Description
Cosmic rays (and equivalent glitches) are high-energy particle impacts on the sensor during an exposure, which deposit a large amount of charge locally and create a very bright point or a short vivid streak.
Their distinctive signature: they appear on only one sub, at a random position, with no counterpart in other subs or in the real sky.
They are more frequent as exposures are longer and, to a lesser extent, as site altitude increases (the effect is significant mainly at high altitude or in aircraft), but remain a marginal defect: a few impacts per sub, with no real consequences.
This is an environmental defect that stacking eliminates on its own. To be distinguished from a satellite trail (long, crossing the field) and from residual hot pixels (fixed on every sub).
Visual signature
Very bright points or short vivid streaks appear here and there, often with sharp edges, without a halo or stellar structure (no diffraction pattern).
The decisive sign: they are present on only one sub and absent from all others, at a position that corresponds to no sky object.
Their shape is random: from a single overexposed pixel to a small segment, sometimes slightly kinked depending on the angle of incidence of the particle.

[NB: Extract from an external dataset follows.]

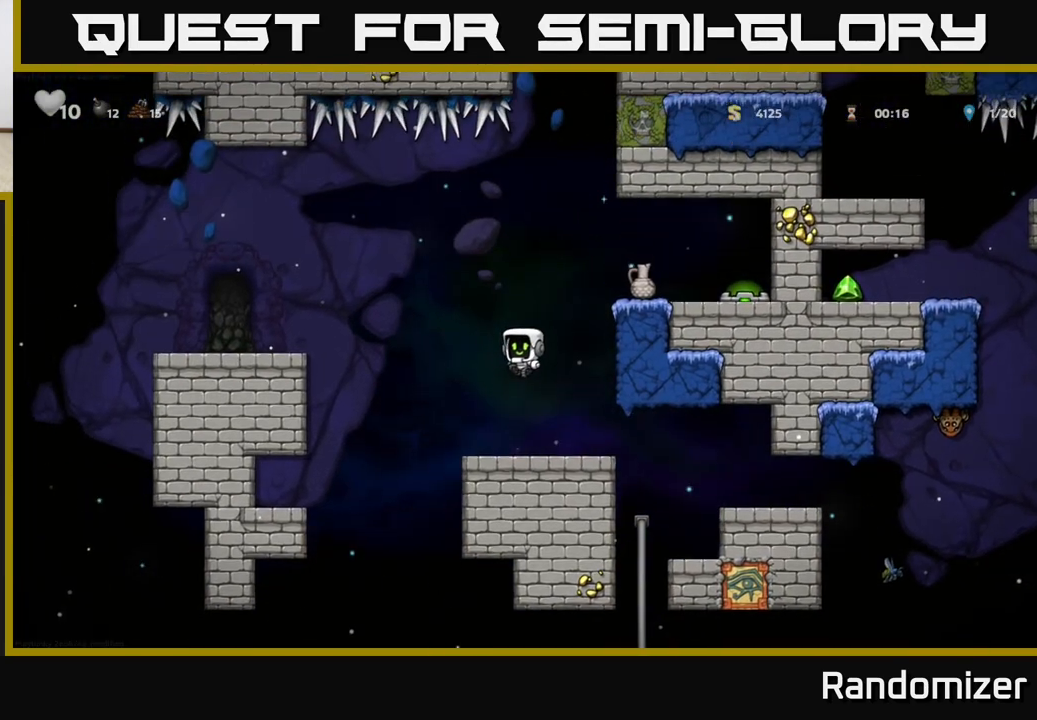
{"buttons": ["A"], "left_stick": "up", "events": [[217, "left_stick", "right"], [350, "left_stick", "up"], [367, "A", "down"]]}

On a stacked master with rejection, they disappear; they are only visible when inspecting individual subs or when rejection is poorly configured.
Differential diagnosis
Not to be confused with a satellite or aircraft trail: a trail is a long, thin line crossing part of the field, whereas a cosmic ray is a point or very short streak.
To be distinguished from residual hot pixels: a hot pixel is fixed and present on every sub at the same location; a cosmic ray only appears on one sub, at a random position.
To be separated from a faint star: a star appears on every sub and on the DSS reference; a cosmic impact is unique and absent from the real sky.
Not to be mistaken for an internal reflection: a ghost repeats on every sub of the same framing; a cosmic impact is isolated and does not repeat.
Probable causes
- High-energy particle impact on the sensor during the exposure
- Long exposures, which are more exposed to impacts
- High-altitude site (effect significant mainly at high altitude or in aircraft)
- Sporadic electronic glitches in the sensor
- Stack built from too few subs for effective rejection
- Statistical rejection poorly configured or disabled
Course of action
- Stack with statistical rejection (sigma clipping) to eliminate them automatically
- Accumulate enough subs for effective rejection
- Enable CosmeticCorrection for isolated points
- Verify rejection settings at stacking
- Inspect and discard a sub that is particularly heavily impacted if needed
- Do not process a single unstack sub for faint targets
The Doc's advice
Cosmic rays, honestly, are the least of your worries: if you stack with rejection (sigma clipping), they disappear on their own, since they are exactly the kind of outlier that rejection is designed to remove. The only case where they cause trouble is when you have very few subs: with 3-4 frames, rejection does not have enough samples to decide, and an impact can survive into the master. The fix is simple: stack more subs, and enable CosmeticCorrection to clean up isolated points. Otherwise, do not give them a second thought, they are cosmetic noise with no impact on the final image.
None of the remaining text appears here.